Когда они заявили отцу, что воспитывать девочку не в силах, он растерялся. Яков Борисович не имел времени заниматься дочерью, был поглощен делом, работы было много, у людей, переживших революцию и гражданскую войну, разрушались зубы. От пациентов не было отбоя — доктор Фогель был хорошим дантистом.
Яков Борисович после заявления своячениц взглянул на Лору более внимательно и увидел совсем новое существо: длинноногий подросток с шапкой коротко остриженных вьющихся волос, не то мальчик, не то девочка, резкая в движениях, угловатая, неловкая и шумная, во всем несогласная с родными и непрерывно готовая спорить.
Отец попробовал общаться с ней, оторвался от работы на несколько вечеров, но обнаружил, что они не понимают друг друга и не согласны во всем, начиная с разумного ухода за полостью рта и кончая развитием мирового революционного движения.
— Зачем ты отрезала косу? — спросил отец. Лора рассмеялась — она остриглась полгода назад, а он не замечал.
— Коса мешает работать в “Синей блузе”.
— Что значит “Синяя блуза”? Пожалуйста, просвети своего отца.
— Агитколлектив школьников и студентов.
— И что же делает эта “блуза”?
— Мы выступаем на предприятиях, в школах, ездили в деревню.

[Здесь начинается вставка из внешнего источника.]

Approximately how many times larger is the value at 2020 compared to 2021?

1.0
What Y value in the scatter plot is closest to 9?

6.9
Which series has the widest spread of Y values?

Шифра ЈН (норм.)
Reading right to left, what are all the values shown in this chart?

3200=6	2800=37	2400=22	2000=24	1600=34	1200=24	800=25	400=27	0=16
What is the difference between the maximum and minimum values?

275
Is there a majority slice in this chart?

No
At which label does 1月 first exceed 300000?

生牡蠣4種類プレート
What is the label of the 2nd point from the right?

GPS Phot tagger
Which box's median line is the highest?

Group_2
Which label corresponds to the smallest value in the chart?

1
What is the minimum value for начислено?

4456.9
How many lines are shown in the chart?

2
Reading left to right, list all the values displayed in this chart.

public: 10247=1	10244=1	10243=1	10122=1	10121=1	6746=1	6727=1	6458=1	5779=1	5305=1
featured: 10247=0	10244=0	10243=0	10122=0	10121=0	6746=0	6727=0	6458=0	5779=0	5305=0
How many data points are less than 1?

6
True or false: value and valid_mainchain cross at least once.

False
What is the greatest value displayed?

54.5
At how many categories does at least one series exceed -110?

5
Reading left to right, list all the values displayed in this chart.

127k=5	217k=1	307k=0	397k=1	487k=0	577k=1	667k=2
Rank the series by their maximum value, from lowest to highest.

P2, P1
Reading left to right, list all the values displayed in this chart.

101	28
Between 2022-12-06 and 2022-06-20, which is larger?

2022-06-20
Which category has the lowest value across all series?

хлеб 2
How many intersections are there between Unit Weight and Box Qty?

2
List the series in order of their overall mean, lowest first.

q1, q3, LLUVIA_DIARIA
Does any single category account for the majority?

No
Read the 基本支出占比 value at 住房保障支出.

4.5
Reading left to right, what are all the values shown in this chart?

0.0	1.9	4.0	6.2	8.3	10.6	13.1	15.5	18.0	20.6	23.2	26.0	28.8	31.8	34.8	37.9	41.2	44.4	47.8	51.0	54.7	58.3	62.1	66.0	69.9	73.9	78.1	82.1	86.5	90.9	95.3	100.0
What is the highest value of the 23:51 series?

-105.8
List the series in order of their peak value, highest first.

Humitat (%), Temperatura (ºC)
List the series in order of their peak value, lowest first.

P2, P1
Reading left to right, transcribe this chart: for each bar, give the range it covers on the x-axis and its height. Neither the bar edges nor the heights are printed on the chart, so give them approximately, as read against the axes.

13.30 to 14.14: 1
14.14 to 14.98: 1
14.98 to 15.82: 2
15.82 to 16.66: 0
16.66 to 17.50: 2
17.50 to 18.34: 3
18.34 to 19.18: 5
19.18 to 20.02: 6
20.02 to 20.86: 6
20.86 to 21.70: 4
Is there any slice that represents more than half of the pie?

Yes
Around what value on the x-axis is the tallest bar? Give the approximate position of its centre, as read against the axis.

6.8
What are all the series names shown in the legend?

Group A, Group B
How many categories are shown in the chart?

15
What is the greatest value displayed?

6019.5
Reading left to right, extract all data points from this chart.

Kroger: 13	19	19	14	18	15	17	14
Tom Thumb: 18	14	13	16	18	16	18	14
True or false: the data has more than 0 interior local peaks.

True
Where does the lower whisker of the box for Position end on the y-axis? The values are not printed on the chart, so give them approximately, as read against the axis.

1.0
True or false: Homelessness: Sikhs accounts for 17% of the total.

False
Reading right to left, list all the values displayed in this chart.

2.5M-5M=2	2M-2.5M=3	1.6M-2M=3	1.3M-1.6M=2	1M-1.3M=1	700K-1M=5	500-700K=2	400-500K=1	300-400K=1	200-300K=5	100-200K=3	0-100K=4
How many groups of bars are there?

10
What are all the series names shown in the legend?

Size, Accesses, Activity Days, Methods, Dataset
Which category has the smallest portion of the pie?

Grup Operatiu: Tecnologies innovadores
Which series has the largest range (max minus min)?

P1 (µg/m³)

Готовим композиции на актуальные темы, читаем стихи Маяковского, других поэтов, берем информацию из газет, ну и разное, в общем... Поем, даже пляшем.
— Хотелось бы взглянуть — можно?
— Ну, папа, это трудно сделать. Попробую, но вряд ли.
“Вот она какая, моя дочь,— думал Яков Борисович,— ничего общего с Лилей”. И он вспомнил со вздохом свою жену — женственную, изящную, разумно-спокойную.